▸ WRITTEN TASK:
Write out the lines of the data as a numbered list, starting at the very first line and ending at the line that contains "izabrati Specijalna zavarivanja Čukman", with both of those lines included. Leave out any blank lines.
□ □ □ □ □ □ □
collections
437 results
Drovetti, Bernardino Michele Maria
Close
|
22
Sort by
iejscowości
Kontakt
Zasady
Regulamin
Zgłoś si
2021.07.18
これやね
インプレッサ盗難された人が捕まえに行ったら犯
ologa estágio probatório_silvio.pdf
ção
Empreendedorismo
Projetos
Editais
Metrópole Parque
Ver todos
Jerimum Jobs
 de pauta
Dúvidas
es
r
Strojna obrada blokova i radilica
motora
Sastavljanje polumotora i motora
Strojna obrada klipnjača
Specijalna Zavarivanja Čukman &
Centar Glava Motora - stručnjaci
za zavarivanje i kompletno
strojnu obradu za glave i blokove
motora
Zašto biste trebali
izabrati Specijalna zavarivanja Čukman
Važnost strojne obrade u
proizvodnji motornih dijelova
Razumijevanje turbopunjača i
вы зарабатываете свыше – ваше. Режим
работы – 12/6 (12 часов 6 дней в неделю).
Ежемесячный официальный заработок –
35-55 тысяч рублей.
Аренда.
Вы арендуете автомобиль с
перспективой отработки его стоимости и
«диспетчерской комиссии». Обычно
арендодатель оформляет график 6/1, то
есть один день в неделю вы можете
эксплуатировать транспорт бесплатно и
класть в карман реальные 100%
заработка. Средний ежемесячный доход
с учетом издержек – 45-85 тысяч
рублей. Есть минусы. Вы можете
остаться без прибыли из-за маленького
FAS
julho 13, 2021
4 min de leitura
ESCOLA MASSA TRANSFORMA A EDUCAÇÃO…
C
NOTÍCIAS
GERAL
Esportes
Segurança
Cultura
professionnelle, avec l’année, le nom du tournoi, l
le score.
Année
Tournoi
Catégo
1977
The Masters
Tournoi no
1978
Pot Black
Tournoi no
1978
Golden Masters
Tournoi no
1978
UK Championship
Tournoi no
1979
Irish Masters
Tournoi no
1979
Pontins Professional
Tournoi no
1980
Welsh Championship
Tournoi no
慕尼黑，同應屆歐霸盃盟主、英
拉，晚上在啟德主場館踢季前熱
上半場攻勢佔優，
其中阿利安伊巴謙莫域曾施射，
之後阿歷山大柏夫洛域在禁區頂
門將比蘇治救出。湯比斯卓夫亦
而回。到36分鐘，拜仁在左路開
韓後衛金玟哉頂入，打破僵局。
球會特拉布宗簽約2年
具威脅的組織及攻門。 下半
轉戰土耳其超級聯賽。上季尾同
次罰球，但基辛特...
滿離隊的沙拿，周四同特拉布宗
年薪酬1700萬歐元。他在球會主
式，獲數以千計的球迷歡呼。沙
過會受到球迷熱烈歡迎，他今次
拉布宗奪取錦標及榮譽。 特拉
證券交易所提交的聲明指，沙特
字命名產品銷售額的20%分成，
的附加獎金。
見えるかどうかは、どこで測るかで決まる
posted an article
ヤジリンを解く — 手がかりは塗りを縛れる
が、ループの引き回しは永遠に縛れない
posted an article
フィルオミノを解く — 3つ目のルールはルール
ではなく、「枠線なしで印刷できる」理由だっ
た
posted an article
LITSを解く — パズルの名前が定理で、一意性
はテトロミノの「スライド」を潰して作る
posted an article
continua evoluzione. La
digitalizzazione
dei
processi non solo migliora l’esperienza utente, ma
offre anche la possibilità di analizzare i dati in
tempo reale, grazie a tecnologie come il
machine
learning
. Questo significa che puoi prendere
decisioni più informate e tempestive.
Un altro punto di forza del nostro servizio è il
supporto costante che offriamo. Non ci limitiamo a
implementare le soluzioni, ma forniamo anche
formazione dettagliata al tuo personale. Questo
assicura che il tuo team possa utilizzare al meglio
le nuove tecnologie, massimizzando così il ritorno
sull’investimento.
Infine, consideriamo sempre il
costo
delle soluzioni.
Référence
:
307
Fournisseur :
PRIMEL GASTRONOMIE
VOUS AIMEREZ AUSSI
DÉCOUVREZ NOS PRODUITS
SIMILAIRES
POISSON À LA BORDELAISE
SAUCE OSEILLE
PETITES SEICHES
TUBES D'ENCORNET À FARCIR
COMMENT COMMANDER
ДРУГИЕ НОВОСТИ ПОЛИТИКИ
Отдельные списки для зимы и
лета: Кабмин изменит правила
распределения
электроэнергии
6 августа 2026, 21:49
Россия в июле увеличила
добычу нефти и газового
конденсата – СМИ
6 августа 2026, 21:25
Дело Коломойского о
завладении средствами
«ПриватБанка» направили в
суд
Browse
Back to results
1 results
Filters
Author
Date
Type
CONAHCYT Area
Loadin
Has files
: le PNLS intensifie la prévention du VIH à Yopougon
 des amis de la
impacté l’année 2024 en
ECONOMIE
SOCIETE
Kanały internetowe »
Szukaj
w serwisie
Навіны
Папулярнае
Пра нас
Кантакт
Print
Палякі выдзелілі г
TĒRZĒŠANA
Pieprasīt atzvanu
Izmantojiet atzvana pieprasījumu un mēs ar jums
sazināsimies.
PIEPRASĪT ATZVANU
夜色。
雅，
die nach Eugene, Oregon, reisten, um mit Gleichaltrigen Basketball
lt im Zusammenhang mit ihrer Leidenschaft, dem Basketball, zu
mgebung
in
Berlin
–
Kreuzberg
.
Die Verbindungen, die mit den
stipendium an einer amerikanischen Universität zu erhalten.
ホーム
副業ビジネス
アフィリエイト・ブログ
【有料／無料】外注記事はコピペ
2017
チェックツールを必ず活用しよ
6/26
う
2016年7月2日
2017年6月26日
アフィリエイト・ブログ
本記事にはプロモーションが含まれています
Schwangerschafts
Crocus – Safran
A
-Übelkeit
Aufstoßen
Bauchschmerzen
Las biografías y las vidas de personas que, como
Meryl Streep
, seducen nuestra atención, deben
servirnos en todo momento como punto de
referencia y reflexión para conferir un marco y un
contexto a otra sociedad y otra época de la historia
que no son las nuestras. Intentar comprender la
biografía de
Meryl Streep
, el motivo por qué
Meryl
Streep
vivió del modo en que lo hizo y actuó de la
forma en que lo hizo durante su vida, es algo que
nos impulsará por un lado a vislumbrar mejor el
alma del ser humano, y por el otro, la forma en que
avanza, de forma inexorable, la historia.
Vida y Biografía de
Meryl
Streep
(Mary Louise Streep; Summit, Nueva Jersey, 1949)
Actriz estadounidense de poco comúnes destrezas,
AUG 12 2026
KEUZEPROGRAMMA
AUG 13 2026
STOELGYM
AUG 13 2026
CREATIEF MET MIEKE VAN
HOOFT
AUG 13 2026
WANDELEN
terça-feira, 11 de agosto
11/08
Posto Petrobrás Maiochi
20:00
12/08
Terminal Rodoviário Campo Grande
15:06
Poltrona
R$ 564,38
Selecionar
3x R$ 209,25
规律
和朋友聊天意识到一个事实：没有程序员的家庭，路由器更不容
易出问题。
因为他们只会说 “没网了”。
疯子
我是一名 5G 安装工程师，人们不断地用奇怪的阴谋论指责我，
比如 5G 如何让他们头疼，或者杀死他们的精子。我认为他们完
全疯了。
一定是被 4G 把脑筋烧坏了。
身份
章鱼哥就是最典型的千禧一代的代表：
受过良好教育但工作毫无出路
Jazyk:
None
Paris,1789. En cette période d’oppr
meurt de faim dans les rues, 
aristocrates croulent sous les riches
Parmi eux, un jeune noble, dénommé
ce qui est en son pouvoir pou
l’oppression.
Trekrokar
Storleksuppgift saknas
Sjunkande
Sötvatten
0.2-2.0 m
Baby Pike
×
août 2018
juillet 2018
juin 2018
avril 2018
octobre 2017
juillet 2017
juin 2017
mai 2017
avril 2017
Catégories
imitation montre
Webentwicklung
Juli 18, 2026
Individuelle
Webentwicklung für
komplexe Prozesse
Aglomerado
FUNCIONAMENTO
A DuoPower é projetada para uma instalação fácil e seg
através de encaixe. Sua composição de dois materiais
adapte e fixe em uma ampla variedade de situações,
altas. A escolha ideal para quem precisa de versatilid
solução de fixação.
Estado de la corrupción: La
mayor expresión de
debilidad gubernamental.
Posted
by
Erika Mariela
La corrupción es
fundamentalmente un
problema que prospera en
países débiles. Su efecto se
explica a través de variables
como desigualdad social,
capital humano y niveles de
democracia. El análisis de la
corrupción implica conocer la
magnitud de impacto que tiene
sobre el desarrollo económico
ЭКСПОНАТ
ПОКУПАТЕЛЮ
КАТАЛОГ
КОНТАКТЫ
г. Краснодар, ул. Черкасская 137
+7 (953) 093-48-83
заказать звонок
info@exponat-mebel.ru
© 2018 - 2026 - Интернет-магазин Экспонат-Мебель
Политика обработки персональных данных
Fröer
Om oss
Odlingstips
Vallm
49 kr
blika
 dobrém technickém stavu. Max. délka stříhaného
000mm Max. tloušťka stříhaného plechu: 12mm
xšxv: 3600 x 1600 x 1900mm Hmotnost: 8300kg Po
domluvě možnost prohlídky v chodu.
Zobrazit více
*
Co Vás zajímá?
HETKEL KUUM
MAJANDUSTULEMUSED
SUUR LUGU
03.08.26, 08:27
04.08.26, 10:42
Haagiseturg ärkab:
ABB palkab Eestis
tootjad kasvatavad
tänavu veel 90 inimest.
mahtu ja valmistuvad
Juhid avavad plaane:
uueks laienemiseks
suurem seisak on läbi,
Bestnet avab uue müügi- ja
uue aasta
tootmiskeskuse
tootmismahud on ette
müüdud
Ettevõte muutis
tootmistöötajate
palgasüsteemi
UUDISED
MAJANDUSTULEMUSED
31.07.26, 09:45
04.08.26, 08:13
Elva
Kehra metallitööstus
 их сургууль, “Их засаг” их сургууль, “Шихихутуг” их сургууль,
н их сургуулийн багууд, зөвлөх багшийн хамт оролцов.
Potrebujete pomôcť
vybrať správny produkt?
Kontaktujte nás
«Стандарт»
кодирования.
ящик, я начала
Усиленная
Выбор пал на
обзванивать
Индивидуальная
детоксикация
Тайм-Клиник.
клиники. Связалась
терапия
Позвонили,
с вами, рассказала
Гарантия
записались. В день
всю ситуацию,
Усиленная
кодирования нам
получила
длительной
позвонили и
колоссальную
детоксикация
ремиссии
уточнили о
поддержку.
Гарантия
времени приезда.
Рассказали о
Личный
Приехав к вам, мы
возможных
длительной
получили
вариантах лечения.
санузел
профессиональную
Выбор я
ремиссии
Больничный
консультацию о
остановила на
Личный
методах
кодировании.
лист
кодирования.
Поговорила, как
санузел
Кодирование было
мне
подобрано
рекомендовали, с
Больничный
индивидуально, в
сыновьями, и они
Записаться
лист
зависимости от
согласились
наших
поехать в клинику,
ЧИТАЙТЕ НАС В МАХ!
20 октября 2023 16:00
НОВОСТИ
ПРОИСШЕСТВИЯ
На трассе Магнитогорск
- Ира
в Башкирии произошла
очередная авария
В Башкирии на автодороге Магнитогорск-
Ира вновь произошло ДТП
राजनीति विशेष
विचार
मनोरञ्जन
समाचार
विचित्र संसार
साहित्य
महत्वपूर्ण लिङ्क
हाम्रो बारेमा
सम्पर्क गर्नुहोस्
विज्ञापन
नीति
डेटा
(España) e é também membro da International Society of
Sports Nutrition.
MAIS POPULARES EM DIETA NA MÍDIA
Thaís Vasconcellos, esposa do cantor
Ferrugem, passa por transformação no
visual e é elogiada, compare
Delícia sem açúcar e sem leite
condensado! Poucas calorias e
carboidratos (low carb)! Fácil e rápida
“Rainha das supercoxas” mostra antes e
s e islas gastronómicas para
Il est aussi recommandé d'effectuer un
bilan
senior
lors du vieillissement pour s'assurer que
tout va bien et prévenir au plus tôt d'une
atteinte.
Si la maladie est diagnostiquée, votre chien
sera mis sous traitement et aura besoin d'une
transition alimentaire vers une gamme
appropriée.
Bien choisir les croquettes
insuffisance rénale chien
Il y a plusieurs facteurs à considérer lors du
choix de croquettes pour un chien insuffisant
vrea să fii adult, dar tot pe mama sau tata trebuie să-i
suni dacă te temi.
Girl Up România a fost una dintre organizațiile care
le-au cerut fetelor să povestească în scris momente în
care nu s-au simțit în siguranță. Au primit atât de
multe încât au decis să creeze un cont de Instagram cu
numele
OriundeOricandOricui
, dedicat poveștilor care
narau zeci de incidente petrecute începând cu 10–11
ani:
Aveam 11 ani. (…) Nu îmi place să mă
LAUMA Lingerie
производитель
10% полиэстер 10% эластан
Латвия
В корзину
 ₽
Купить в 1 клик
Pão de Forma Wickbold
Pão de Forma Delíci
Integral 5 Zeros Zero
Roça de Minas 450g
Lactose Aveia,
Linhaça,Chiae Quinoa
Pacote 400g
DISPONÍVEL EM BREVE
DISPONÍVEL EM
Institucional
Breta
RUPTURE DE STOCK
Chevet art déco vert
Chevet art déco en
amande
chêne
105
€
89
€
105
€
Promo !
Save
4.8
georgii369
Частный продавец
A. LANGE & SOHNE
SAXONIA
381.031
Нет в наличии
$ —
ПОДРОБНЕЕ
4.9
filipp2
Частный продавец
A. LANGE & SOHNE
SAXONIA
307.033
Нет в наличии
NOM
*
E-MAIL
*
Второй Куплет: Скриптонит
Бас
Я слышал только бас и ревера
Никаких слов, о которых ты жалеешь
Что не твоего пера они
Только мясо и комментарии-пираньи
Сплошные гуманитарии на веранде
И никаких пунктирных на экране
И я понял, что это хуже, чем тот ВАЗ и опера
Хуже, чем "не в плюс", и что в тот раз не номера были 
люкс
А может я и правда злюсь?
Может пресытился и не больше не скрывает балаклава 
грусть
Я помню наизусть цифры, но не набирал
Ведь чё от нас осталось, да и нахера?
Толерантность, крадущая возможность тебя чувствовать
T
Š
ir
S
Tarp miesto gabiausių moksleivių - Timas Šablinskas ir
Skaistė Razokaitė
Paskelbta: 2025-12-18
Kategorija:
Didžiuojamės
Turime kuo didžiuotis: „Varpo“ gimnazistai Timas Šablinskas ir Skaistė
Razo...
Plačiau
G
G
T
□ □ □ □ □ □ □
▸ OUTPUT:
1. collections
2. 437 results
3. Drovetti, Bernardino Michele Maria
4. Close
5. |
6. 22
7. Sort by
8. iejscowości
9. Kontakt
10. Zasady
11. Regulamin
12. Zgłoś si
13. 2021.07.18
14. これやね
15. インプレッサ盗難された人が捕まえに行ったら犯
16. ologa estágio probatório_silvio.pdf
17. ção
18. Empreendedorismo
19. Projetos
20. Editais
21. Metrópole Parque
22. Ver todos
23. Jerimum Jobs
24.  de pauta
25. Dúvidas
26. es
27. r
28. Strojna obrada blokova i radilica
29. motora
30. Sastavljanje polumotora i motora
31. Strojna obrada klipnjača
32. Specijalna Zavarivanja Čukman &
33. Centar Glava Motora - stručnjaci
34. za zavarivanje i kompletno
35. strojnu obradu za glave i blokove
36. motora
37. Zašto biste trebali
38. izabrati Specijalna zavarivanja Čukman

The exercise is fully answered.